If proposed amendments to the RTI Act, inspired by a stubborn plan from the PMO, go through, it will be a reversal of a new dawn of democracy
By continuing with his plan to amend the RTI Act, 2005, riding roughshod over public sentiment, Prime Minister Manmohan Singh is not only seeking to emasculate India’s most pro-people legislation ever enacted, but is also shamelessly going back on his word.
“Any amendments to the RTI Act would be considered only after completing consultation with all the stakeholders and without diluting the spirit of the Act,” Singh wrote to UPA chairperson Sonia Gandhi on December 24th, 2009.
Yet an April 30th 2010 reply by the Department of Personnel and Training (DoPT) to an information request admits, for the first time, that as many as 11 sections of the RTI Act have been deemed to require amendments – a measure that will not just dilute but kill the spirit of the RTI Act.
Manmohan Singh’s use of the phrase “all the stakeholders” sounds risible unless his government has plans to conduct a nationwide referendum. Isn’t each one of India’s billion-plus citizens a stakeholder in this?
Most of the items in DoPT’s list of proposals for amending the RTI Act look and feel like poison pill for the legislation that has just about begun to infuse a degree of transparency in India’s largely secretive and corrupt systems of governmental decision making.
“Amendment to Section 7 so as to avoid frivolous or vexatious requests” is dangerous, to put it bluntly, considering that for the corrupt government machinery the entire RTI Act is vexatious because its use is a direct threat to the abuse of power and office.
By the way, who will decide the ‘frivolity’ and ‘vexatiousness’ of an information request?
The public authorities or information commissioners, whose performance so far, according to a nationwide study conducted by a Delhi-based NGO, has ensured that no more than 27 per cent of the information seekers, who survive the torturous appeal process, are finally able to get the information they requested?
“Amendment to Section 8 so as to slightly modify the provision about disclosure of Cabinet papers, to ensure smooth functioning of the government and to take care of the sensitivity of the office of the CJI” is equally dangerous and regressive.

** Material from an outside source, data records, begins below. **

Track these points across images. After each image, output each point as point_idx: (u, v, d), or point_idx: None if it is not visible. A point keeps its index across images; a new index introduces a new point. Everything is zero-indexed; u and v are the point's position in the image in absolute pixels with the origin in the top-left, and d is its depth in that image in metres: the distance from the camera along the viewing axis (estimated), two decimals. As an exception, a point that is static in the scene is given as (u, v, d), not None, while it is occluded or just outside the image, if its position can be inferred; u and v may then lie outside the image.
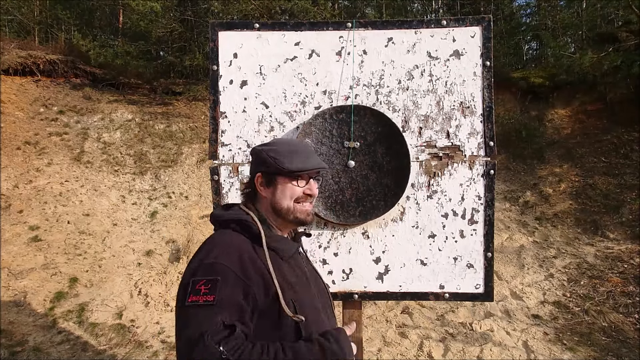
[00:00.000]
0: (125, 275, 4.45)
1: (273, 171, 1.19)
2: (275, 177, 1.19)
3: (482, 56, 1.76)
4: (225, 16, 7.59)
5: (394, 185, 1.69)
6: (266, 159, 1.19)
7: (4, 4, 9.18)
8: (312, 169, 1.19)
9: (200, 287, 0.98)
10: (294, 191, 1.19)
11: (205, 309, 0.95)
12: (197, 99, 8.02)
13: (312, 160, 1.21)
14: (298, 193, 1.19)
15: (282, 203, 1.19)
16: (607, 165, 6.46)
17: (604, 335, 3.46)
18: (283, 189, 1.19)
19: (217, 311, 0.95)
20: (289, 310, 1.03)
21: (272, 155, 1.19)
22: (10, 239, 4.60)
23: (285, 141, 1.31)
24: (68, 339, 3.51)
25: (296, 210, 1.19)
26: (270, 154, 1.19)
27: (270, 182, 1.20)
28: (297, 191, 1.19)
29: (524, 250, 5.03)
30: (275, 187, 1.20)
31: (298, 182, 1.19)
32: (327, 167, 1.26)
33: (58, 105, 7.03)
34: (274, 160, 1.17)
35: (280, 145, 1.24)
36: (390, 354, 3.32)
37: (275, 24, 1.79)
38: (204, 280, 0.99)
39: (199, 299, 0.96)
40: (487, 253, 1.74)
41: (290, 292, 1.08)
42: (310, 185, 1.22)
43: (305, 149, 1.27)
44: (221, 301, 0.96)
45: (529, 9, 12.19)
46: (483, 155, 1.75)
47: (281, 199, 1.19)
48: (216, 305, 0.95)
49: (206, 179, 6.33)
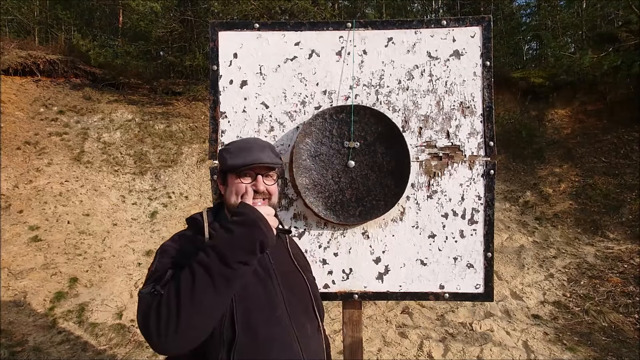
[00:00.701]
0: (125, 275, 4.45)
1: (223, 169, 1.25)
2: (226, 174, 1.24)
3: (482, 56, 1.76)
4: (225, 16, 7.59)
5: (394, 185, 1.69)
6: (220, 157, 1.26)
7: (4, 4, 9.18)
8: (249, 164, 1.19)
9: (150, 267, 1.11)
10: (238, 188, 1.20)
11: (149, 276, 1.07)
12: (197, 99, 8.03)
13: (253, 156, 1.20)
14: (242, 190, 1.19)
15: (230, 200, 1.21)
16: (607, 165, 6.46)
17: (604, 335, 3.46)
18: (231, 186, 1.22)
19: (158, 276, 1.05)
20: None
21: (223, 154, 1.24)
22: (10, 239, 4.60)
23: (243, 140, 1.32)
24: (68, 339, 3.51)
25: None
26: (223, 153, 1.25)
27: (224, 180, 1.25)
28: (241, 188, 1.20)
29: (524, 250, 5.03)
30: (227, 184, 1.24)
31: (242, 179, 1.21)
32: (267, 161, 1.20)
33: (58, 105, 7.03)
34: (223, 159, 1.24)
35: (234, 143, 1.28)
36: (390, 354, 3.32)
37: (275, 24, 1.79)
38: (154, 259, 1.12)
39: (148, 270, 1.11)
40: (487, 253, 1.74)
41: None
42: (257, 181, 1.21)
43: (257, 145, 1.25)
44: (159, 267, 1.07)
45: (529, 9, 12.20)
46: (483, 155, 1.75)
47: (230, 196, 1.22)
48: (156, 271, 1.06)
49: (206, 179, 6.33)
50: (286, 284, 1.21)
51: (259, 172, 1.22)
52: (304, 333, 1.17)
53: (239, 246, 1.02)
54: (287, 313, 1.16)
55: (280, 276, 1.21)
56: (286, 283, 1.21)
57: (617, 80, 7.21)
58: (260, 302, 1.12)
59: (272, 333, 1.10)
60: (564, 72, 7.76)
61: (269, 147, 1.27)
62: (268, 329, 1.09)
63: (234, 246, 1.02)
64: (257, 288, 1.14)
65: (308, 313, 1.25)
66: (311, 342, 1.19)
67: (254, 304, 1.11)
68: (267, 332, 1.09)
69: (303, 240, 1.75)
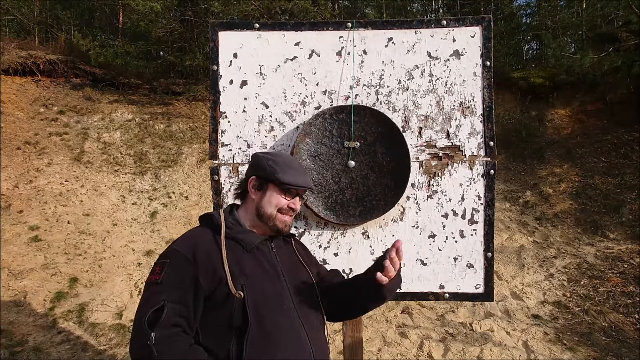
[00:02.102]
0: (125, 275, 4.45)
1: (267, 178, 1.29)
2: (267, 183, 1.30)
3: (482, 56, 1.76)
4: (225, 16, 7.59)
5: (394, 185, 1.69)
6: (264, 165, 1.30)
7: (4, 4, 9.18)
8: (301, 186, 1.29)
9: (156, 268, 1.17)
10: (279, 201, 1.28)
11: (153, 286, 1.13)
12: (197, 99, 8.02)
13: (303, 178, 1.31)
14: (283, 204, 1.29)
15: (266, 208, 1.28)
16: (607, 165, 6.46)
17: (604, 335, 3.46)
18: (271, 196, 1.29)
19: (161, 290, 1.11)
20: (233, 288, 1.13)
21: (270, 164, 1.29)
22: (10, 239, 4.60)
23: (286, 156, 1.40)
24: (68, 339, 3.51)
25: (277, 218, 1.29)
26: (269, 162, 1.30)
27: (262, 187, 1.31)
28: (282, 202, 1.29)
29: (524, 250, 5.03)
30: (265, 192, 1.30)
31: (285, 195, 1.29)
32: (314, 188, 1.36)
33: (58, 105, 7.03)
34: (271, 169, 1.28)
35: (279, 157, 1.34)
36: (390, 354, 3.32)
37: (275, 24, 1.79)
38: (159, 262, 1.18)
39: (151, 277, 1.15)
40: (487, 253, 1.74)
41: (242, 278, 1.16)
42: (295, 200, 1.32)
43: (300, 167, 1.37)
44: (165, 281, 1.12)
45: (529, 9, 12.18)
46: (483, 155, 1.75)
47: (267, 205, 1.29)
48: (160, 284, 1.12)
49: (206, 179, 6.33)
50: (292, 280, 1.28)
51: (299, 194, 1.34)
52: (311, 325, 1.23)
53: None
54: (295, 306, 1.22)
55: (286, 272, 1.28)
56: (292, 279, 1.28)
57: (617, 81, 7.20)
58: (268, 296, 1.18)
59: (281, 324, 1.15)
60: (564, 72, 7.75)
61: (307, 172, 1.41)
62: (277, 320, 1.16)
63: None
64: (264, 283, 1.20)
65: (314, 307, 1.30)
66: (318, 335, 1.26)
67: (263, 297, 1.17)
68: (277, 323, 1.15)
69: (303, 240, 1.75)
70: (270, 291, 1.19)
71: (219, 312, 1.13)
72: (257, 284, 1.17)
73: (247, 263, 1.20)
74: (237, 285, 1.13)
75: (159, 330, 1.04)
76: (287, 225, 1.31)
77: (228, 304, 1.12)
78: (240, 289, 1.13)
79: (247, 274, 1.17)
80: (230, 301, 1.12)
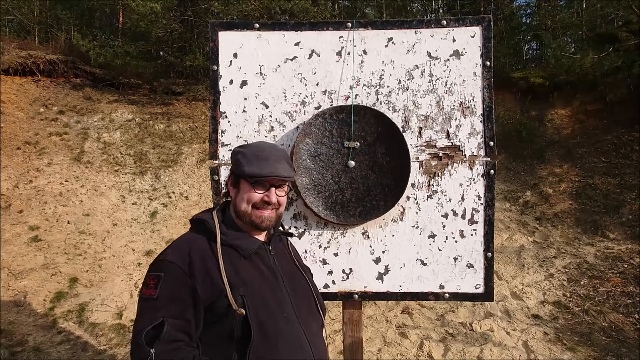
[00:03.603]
0: (125, 275, 4.45)
1: (237, 173, 1.23)
2: (239, 179, 1.23)
3: (482, 56, 1.76)
4: (225, 16, 7.59)
5: (394, 185, 1.69)
6: (234, 159, 1.24)
7: (4, 4, 9.18)
8: (267, 176, 1.18)
9: (150, 282, 1.09)
10: (251, 196, 1.20)
11: (149, 302, 1.07)
12: (197, 99, 8.02)
13: (271, 167, 1.18)
14: (255, 199, 1.20)
15: (240, 205, 1.22)
16: (607, 165, 6.46)
17: (604, 335, 3.46)
18: (243, 192, 1.22)
19: (159, 306, 1.05)
20: (235, 304, 1.07)
21: (238, 158, 1.22)
22: (10, 239, 4.60)
23: (256, 145, 1.28)
24: (68, 339, 3.51)
25: (252, 214, 1.21)
26: (238, 156, 1.23)
27: (236, 184, 1.24)
28: (254, 197, 1.20)
29: (524, 250, 5.03)
30: (238, 189, 1.23)
31: (256, 189, 1.20)
32: (284, 175, 1.20)
33: (58, 105, 7.03)
34: (238, 162, 1.22)
35: (249, 148, 1.25)
36: (390, 354, 3.32)
37: (275, 24, 1.79)
38: (152, 275, 1.10)
39: (146, 292, 1.08)
40: (487, 253, 1.74)
41: (241, 289, 1.11)
42: (269, 192, 1.21)
43: (272, 156, 1.22)
44: (162, 297, 1.06)
45: (529, 9, 12.19)
46: (483, 155, 1.75)
47: (240, 201, 1.22)
48: (157, 300, 1.06)
49: (206, 179, 6.33)
50: (291, 283, 1.25)
51: (273, 184, 1.22)
52: (311, 331, 1.21)
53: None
54: (295, 312, 1.19)
55: (285, 277, 1.24)
56: (291, 283, 1.25)
57: (617, 81, 7.20)
58: (269, 302, 1.15)
59: (283, 331, 1.12)
60: (564, 72, 7.75)
61: (285, 158, 1.26)
62: (279, 327, 1.12)
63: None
64: (264, 289, 1.16)
65: (312, 312, 1.28)
66: (317, 340, 1.23)
67: (263, 304, 1.13)
68: (279, 330, 1.11)
69: (303, 240, 1.75)
70: (271, 298, 1.16)
71: (220, 325, 1.09)
72: (256, 291, 1.13)
73: (245, 270, 1.16)
74: (237, 296, 1.08)
75: (160, 346, 1.00)
76: (265, 219, 1.21)
77: (229, 317, 1.08)
78: (241, 300, 1.08)
79: (246, 281, 1.13)
80: (231, 314, 1.07)
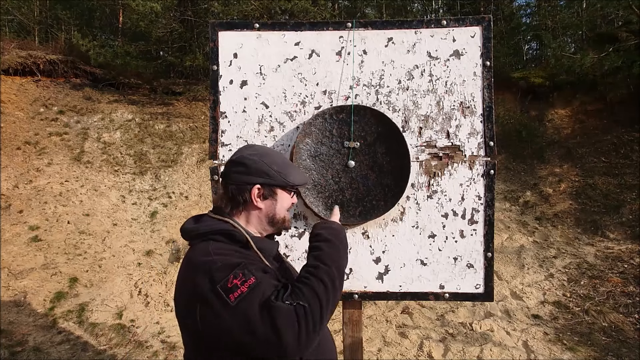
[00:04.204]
0: (125, 275, 4.45)
1: (276, 184, 1.18)
2: (274, 188, 1.19)
3: (482, 56, 1.76)
4: (225, 16, 7.58)
5: (394, 185, 1.69)
6: (269, 171, 1.16)
7: (4, 4, 9.18)
8: (305, 182, 1.28)
9: (234, 283, 0.94)
10: (289, 203, 1.26)
11: (254, 292, 0.94)
12: (197, 99, 8.02)
13: (301, 173, 1.29)
14: (292, 204, 1.27)
15: (281, 214, 1.22)
16: (607, 165, 6.46)
17: (604, 335, 3.46)
18: (283, 201, 1.23)
19: (265, 286, 0.97)
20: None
21: (275, 169, 1.17)
22: (10, 239, 4.59)
23: (277, 153, 1.28)
24: (68, 339, 3.51)
25: (287, 219, 1.26)
26: (273, 167, 1.17)
27: (270, 195, 1.19)
28: (290, 203, 1.27)
29: (524, 250, 5.03)
30: (275, 199, 1.20)
31: (292, 195, 1.27)
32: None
33: (58, 105, 7.03)
34: (279, 174, 1.18)
35: (272, 157, 1.21)
36: (390, 354, 3.32)
37: (275, 24, 1.79)
38: (230, 276, 0.95)
39: (241, 290, 0.93)
40: (487, 253, 1.74)
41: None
42: (294, 196, 1.30)
43: (289, 160, 1.32)
44: (262, 277, 0.99)
45: (529, 9, 12.19)
46: (483, 155, 1.75)
47: (280, 210, 1.22)
48: (261, 282, 0.97)
49: (206, 179, 6.33)
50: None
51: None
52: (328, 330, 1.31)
53: (344, 256, 1.21)
54: None
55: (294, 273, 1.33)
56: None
57: (617, 80, 7.20)
58: None
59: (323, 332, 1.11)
60: (564, 72, 7.75)
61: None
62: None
63: (341, 257, 1.18)
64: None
65: None
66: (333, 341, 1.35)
67: None
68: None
69: (303, 240, 1.75)
70: None
71: None
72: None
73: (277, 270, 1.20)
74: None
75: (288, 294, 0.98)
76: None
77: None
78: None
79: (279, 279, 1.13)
80: None
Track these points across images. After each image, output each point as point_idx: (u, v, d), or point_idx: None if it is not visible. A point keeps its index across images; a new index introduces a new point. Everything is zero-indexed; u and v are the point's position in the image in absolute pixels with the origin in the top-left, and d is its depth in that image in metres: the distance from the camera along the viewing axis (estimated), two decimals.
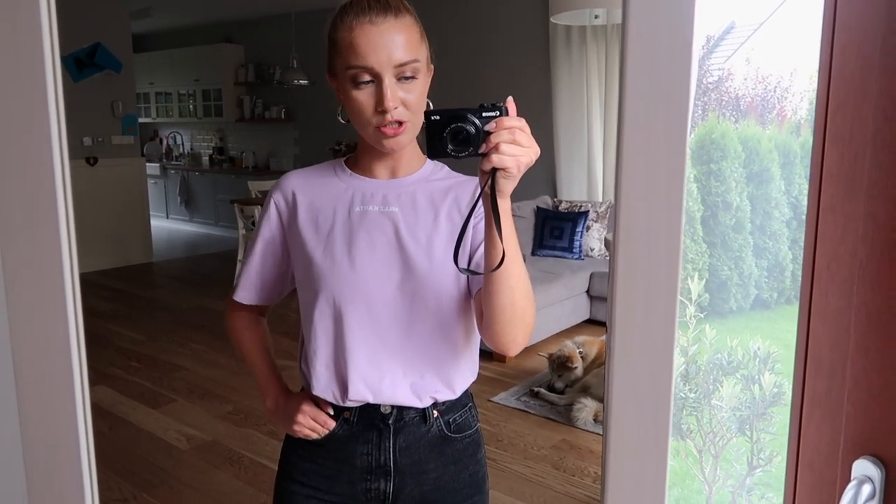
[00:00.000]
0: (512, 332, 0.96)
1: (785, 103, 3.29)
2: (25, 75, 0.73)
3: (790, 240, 3.14)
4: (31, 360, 0.79)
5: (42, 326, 0.77)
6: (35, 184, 0.75)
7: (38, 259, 0.76)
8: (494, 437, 3.03)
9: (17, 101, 0.73)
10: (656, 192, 0.65)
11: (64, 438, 0.81)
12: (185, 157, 8.92)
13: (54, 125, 0.73)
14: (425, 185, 1.06)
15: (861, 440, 0.66)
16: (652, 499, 0.71)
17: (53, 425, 0.81)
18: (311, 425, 1.07)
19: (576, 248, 4.79)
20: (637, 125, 0.63)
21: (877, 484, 0.64)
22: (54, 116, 0.72)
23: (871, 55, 0.63)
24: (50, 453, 0.83)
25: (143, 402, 3.46)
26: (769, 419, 1.55)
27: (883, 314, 0.64)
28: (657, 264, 0.67)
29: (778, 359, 1.55)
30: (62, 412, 0.80)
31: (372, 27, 0.93)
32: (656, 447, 0.70)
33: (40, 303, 0.76)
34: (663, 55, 0.61)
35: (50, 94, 0.72)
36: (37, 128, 0.73)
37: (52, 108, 0.72)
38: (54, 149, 0.73)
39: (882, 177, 0.63)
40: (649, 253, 0.67)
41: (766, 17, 3.29)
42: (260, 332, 1.20)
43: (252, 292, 1.14)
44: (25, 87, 0.73)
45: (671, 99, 0.61)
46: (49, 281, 0.76)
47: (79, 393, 0.79)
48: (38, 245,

Section 8 already exempts Cabinet papers with the proviso that material about the decisions already taken can be made public. What more exemptions does the government want?
Keep in mind that this is a government whose one minister has had to resign recently on charges of abuse of office and another faces charges of corruption in a multi-crore scam in allocation of a vital public resource.
“Taking care of the sensitivity of the office of the chief justice of India (CJI)” seems like an attack on a very basic principle of democracy that all public offices, including judiciary’s, are ultimately answerable to the citizens.
In any case, who’s deciding the degree of “sensitivity” of CJI’s office?
The CJI himself, as is well known after Justice KG Balakrishnan’s letter, dated September 19, 2009, to the PM was made public.
The very proposal seems to confer the CJI with an extra-constitutional power to seek to subvert the will of the people as expressed through the Parliament – again at a time when public trust in higher judiciary has been shaken by several allegations of corruption and skullduggery.
The inner workings of the judiciary, as opposed to its public function of administration of justice – don’t forget – is one of the most secretive and least understood areas of governance.
And what prevents other bearers of constitutional and statutory offices from deciding on the “sensitiveness” of their own offices and writing a letter to our very complaisant Prime Minister?
“Amendment to Section 24 so as to incorporate a partial exemption of organization possessing sensitive information” seems to have been predicated on the same amorphous and open-ended “sensitivity” theory that is designed to unravel the entire RTI law.
“Amendment to Section 19 so as to incorporate a provision for constitution of benches of the commission” seems to have come straight from a self-important babu who has chosen to ignore the current status of the implementation of the RTI Act.
Making rules to the effect that some or all second appeals or complaints can be heard only by benches of commissioners and not a single commissioner will further damage the already poor capacity of the commissions to dispose of cases within a reasonable timeframe.
Anyone who’s any understanding of the RTI implementation knows well that one of the biggest threats to RTI law is the growing backlog of cases at information commissions. This backlog is already eroding citizen trust in RTI and adding to their frustration.
Instead of proposing a multi-fold increase in the posts of information commissioners and encouraging them to speed up their rates of disposal, the government seems more concerned about forming benches.
We believe that Manmohan Singh has two paths open to him.
Either to go down in history as the Prime Minister whose regime brought about the dawn of a new era in democratic governance through a single legislative measure.
Or to go down in history as the Prime Minister who committed the most egregious betrayal of the people by reversing a legislative measure that pulled India back into the era where power plays havoc with democracy.